Une constance historique qui pourrait jouir de la dignité d’une loi sociale, permet de
remarquer que le « développement » des sociétés, repose presque toujours sur la
dialectique de la tragédie et de l’utopie. C’est en effet dans l’expérience des grandes
tragédies que sont très souvent nées les plus grandes utopies. L’utopie ici, ayant pour
fonction d’empêcher que la tragédie ne revienne. Or, c’est là que le continent africain
apparait comme une énigme : sa singularité historique se perçoit depuis près de deux
siècles, dans la récurrence de la tragédie. Ici, tout se passe comme si la tragédie allait
toujours revenir ; comme si elle était le « revenant » qui ne cesse de hanter les individus
et les sociétés ; comme si elle était l’horizon naturel et permanent des gens. C’est ainsi
que la plupart des réflexions critiques sur les sociétés africaines, butent presque
toujours sur ce paradoxe : la tragédie comme condition historique permanente.

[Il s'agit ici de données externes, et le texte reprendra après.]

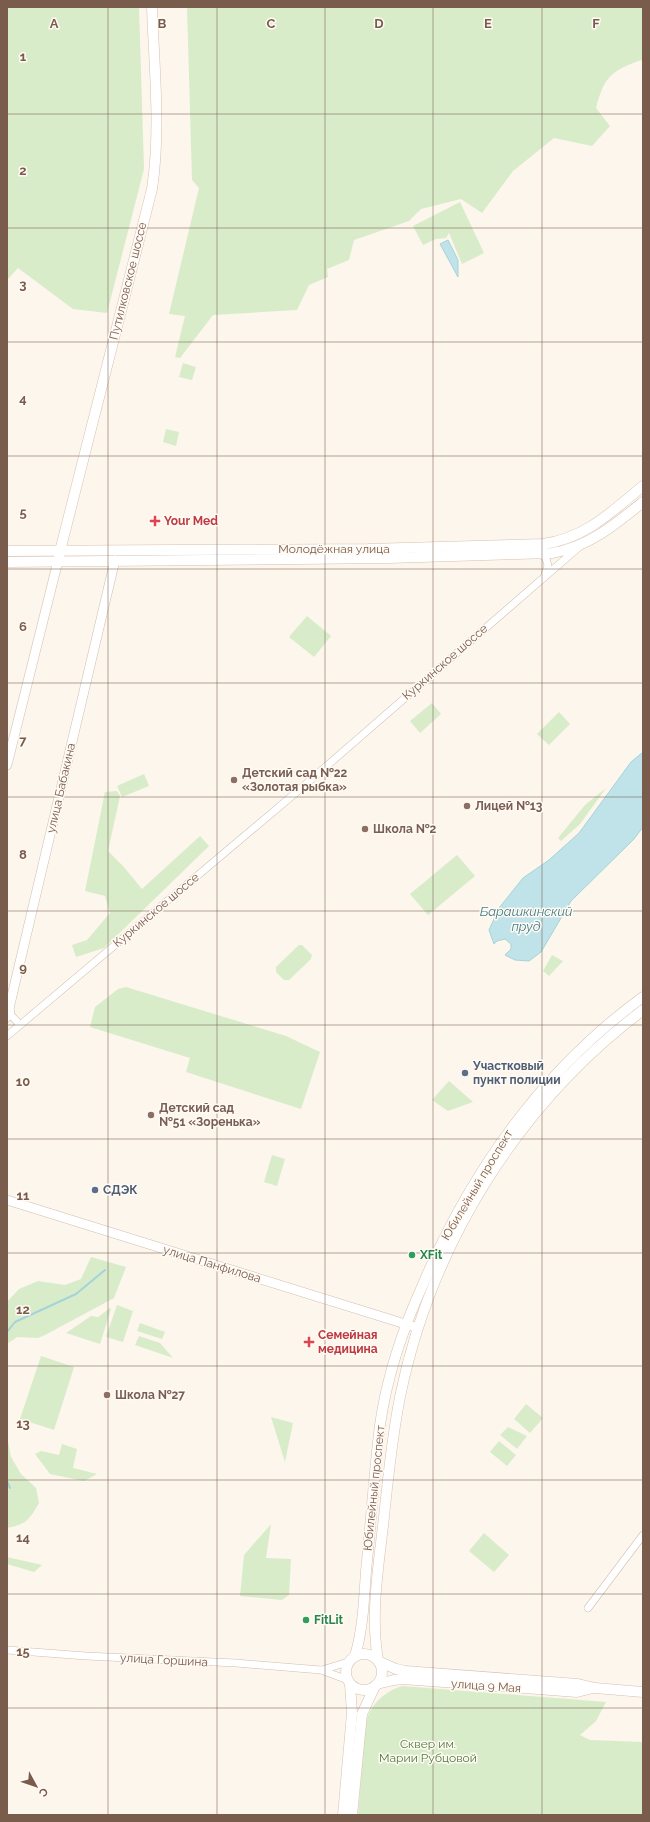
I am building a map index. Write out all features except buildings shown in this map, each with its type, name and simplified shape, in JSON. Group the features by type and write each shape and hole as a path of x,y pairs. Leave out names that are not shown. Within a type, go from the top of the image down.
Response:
{"main road":[{"name":"Путилковское шоссе","path":"58,561 152,189 156,160 156,136 152,7"},
{"name":"Молодёжная улица","path":"7,551 368,549 543,544 560,541 585,530 643,486"},
{"name":"Молодёжная улица","path":"7,562 389,558 561,552 598,536 643,502"},
{"name":"Юбилейный проспект","path":"343,1815 352,1713 349,1682 346,1672 352,1659 362,1627 381,1422 394,1359 405,1324 438,1249 458,1211 497,1147 526,1108 570,1060 594,1037 643,997"},
{"name":"Юбилейный проспект","path":"352,1815 362,1714 382,1674 378,1660 374,1628 390,1455 400,1396 418,1328 433,1284 463,1221 516,1138 556,1089 587,1057 643,1010"},
{"path":"352,1659 365,1654 378,1660"},
{"name":"улица 9 Мая","path":"378,1660 396,1669 405,1671 578,1684 595,1688 643,1692"},
{"name":"улица 9 Мая","path":"376,1685 403,1679 577,1692 595,1688"},
{"path":"349,1682 362,1690 376,1685"}],"street":[{"name":"Куркинское шоссе","path":"7,1036 306,784 544,576 584,543"},
{"path":"539,553 546,558 548,566 544,576"},
{"name":"улица Бабакина","path":"7,1017 115,560"},
{"path":"7,765 58,561"},
{"path":"10,1005 11,1015 20,1025"},
{"name":"улица Панфилова","path":"7,1200 418,1328"},
{"path":"588,1608 643,1535"},
{"name":"улица Горшина","path":"7,1650 86,1656 236,1663 320,1670 349,1682"},
{"name":"улица Горшина","path":"320,1670 352,1659"}],"green space":[{"path":"7,7 139,7 144,169 107,313 73,309 18,268 7,280"},
{"path":"187,7 643,7 643,62 641,60 622,68 610,76 606,82 602,89 596,108 610,126 592,146 554,138 513,171 482,213 461,199 421,209 409,221 354,240 349,260 327,269 328,277 309,285 297,310 213,315 180,358 175,357 185,316 169,314 199,188 192,180"},
{"path":"460,202 484,253 462,264 449,233 446,238 436,239 423,245 413,226"},
{"path":"183,363 196,367 192,380 179,377"},
{"path":"166,429 179,432 176,446 163,442"},
{"path":"307,616 331,636 314,657 289,637"},
{"path":"432,703 441,714 420,733 410,721"},
{"path":"559,712 570,724 549,745 537,734"},
{"path":"144,774 149,786 122,797 117,786"},
{"path":"606,788 580,824 561,841 558,838 585,805"},
{"path":"117,791 120,796 108,851 142,889 200,836 209,846 104,948 76,957 72,945 87,940 110,913 105,896 85,891 105,792"},
{"path":"457,855 475,876 428,915 410,894"},
{"path":"299,945 302,945 312,955 311,959 289,980 284,980 276,972 276,967"},
{"path":"552,955 563,961 549,976 543,971"},
{"path":"126,987 286,1036 320,1052 301,1109 186,1072 190,1058 90,1027 95,1007 118,989"},
{"path":"449,1081 473,1102 448,1111 432,1100"},
{"path":"272,1155 285,1159 277,1186 264,1182"},
{"path":"91,1257 126,1267 114,1298 45,1335 38,1338 17,1337 7,1344 7,1302 19,1289 38,1281 65,1285 81,1279"},
{"path":"117,1305 133,1311 123,1342 106,1337"},
{"path":"110,1308 111,1309 100,1344 66,1333 91,1316 98,1317"},
{"path":"140,1323 165,1332 162,1339 137,1331"},
{"path":"139,1336 160,1343 173,1358 135,1345"},
{"path":"41,1356 74,1367 54,1430 20,1419"},
{"path":"526,1404 543,1418 530,1433 514,1419"},
{"path":"271,1417 293,1423 285,1462"},
{"path":"508,1427 527,1436 517,1449 500,1435"},
{"path":"7,1436 11,1457 21,1474 36,1488 39,1503 33,1514 27,1520 19,1525 7,1528"},
{"path":"499,1441 516,1455 507,1466 490,1452"},
{"path":"62,1444 77,1449 73,1468 97,1474 84,1481 50,1474 35,1454 41,1451 59,1455"},
{"path":"271,1524 266,1558 291,1559 289,1595 282,1600 240,1596 244,1555"},
{"path":"484,1533 509,1555 494,1572 469,1551"},
{"path":"7,1557 42,1565 34,1572 7,1564"},
{"name":"Сквер им. Марии Рубцовой","path":"402,1686 606,1702 596,1721 580,1735 590,1740 643,1742 643,1815 358,1815 365,1726 367,1719 373,1706 383,1696"}],"water":[{"path":"448,240 458,260 458,277 440,244"},
{"name":"Барашкинский пруд","path":"643,752 643,827 634,839 571,901 541,952 529,961 515,960 505,955 511,949 511,944 505,939 497,941 494,944 489,930 499,908 523,878 549,860 579,833 631,762"}],"waterway":[{"path":"7,1332 15,1322 76,1294 105,1270"},
{"path":"7,1481 10,1488"}],"place":[{"name":"Your Med","path":"155,521"},
{"name":"Детский сад №22 «Золотая рыбка»","path":"234,780"},
{"name":"Лицей №13","path":"467,806"},
{"name":"Школа №2","path":"365,829"},
{"name":"Участковый пункт полиции","path":"465,1073"},
{"name":"Детский сад №51 «Зоренька»","path":"151,1115"},
{"name":"СДЭК","path":"95,1190"},
{"name":"XFit","path":"412,1255"},
{"name":"Семейная медицина","path":"309,1342"},
{"name":"Школа №27","path":"107,1395"},
{"name":"FitLit","path":"306,1620"}]}
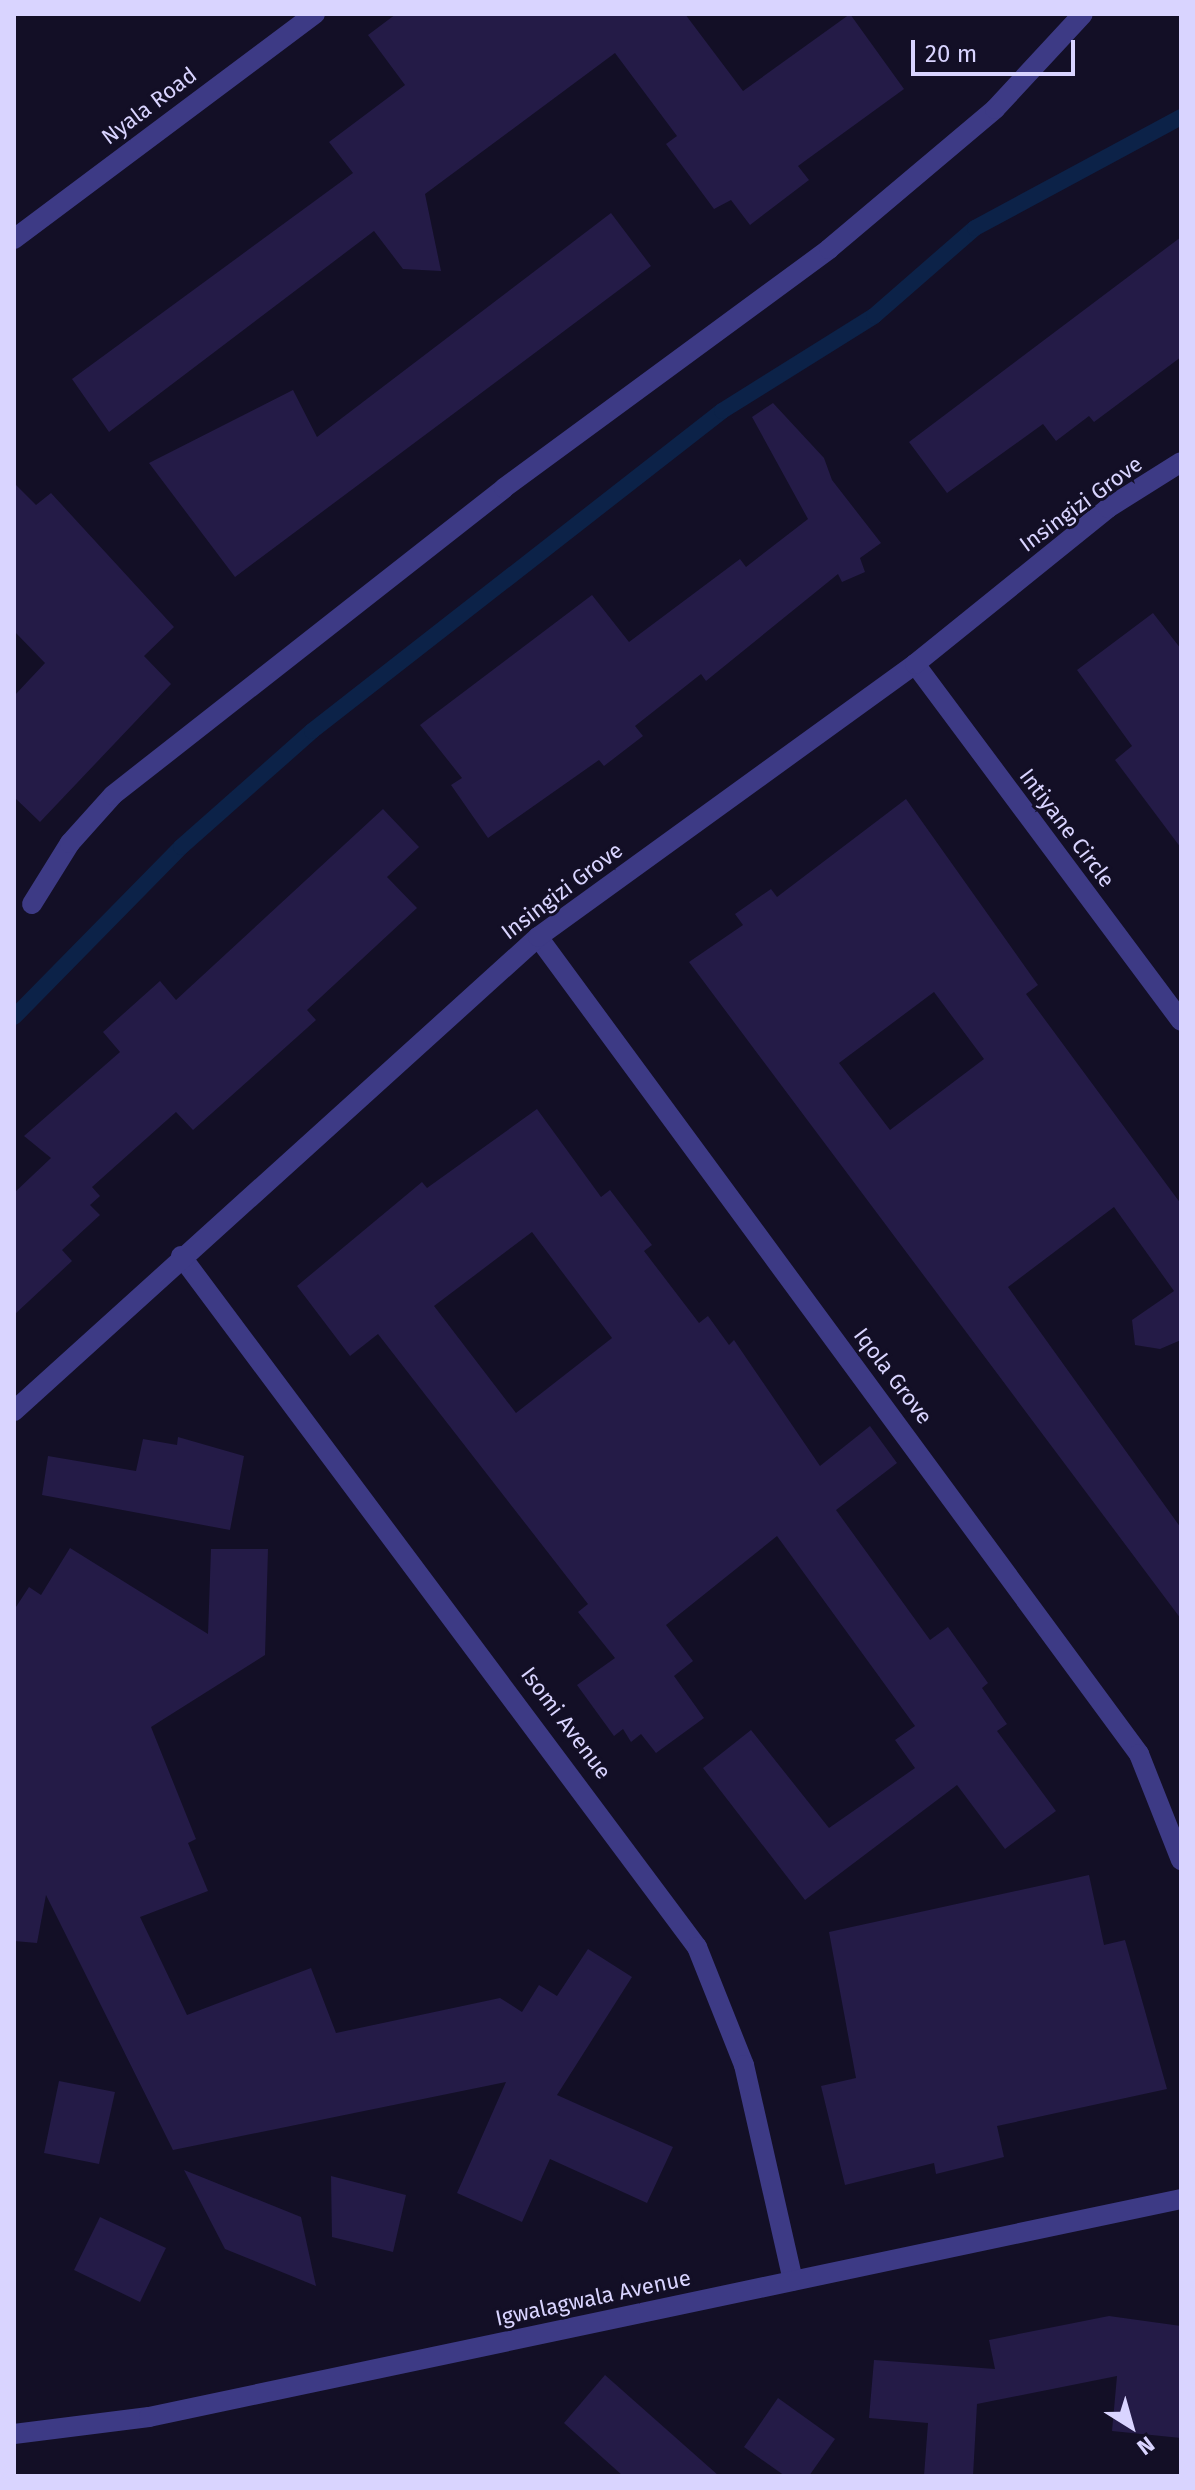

Les figures historiques de cette tragédie pourraient se visualiser notamment dans une
diversité d’épreuves synthétisées :
- dans la longue durée historique de notre rencontre heurtée avec les mondes
européens (la traite négrière, le colonialisme et le néocolonialisme) ;
- dans l’expression la plus inhumaine de nos fratricides internes (la hantise de la
sécession, les guerres civiles, les frictions de nos tribalités pouvant conduire au
génocide comme ce fut le cas au Rwanda en 1994) ;
- dans l’expérience de la vulnérabilité culturelle et de la versatilité spirituelle qui
aggrave le processus de « paupérisation anthropologique » (Engelbert MVENG)
de nos compatriotes, notamment des plus jeunes ;
- dans l’expérience du chô mage massif et de la pauvreté la plus abjecte (les cycles
de famine, de sécheresse, etc.).
L’une des figures les plus cruelles de cette tragédie se visualise surtout dans les
statistiques de la souffrance dans sa manifestation la plus physique : la maladie.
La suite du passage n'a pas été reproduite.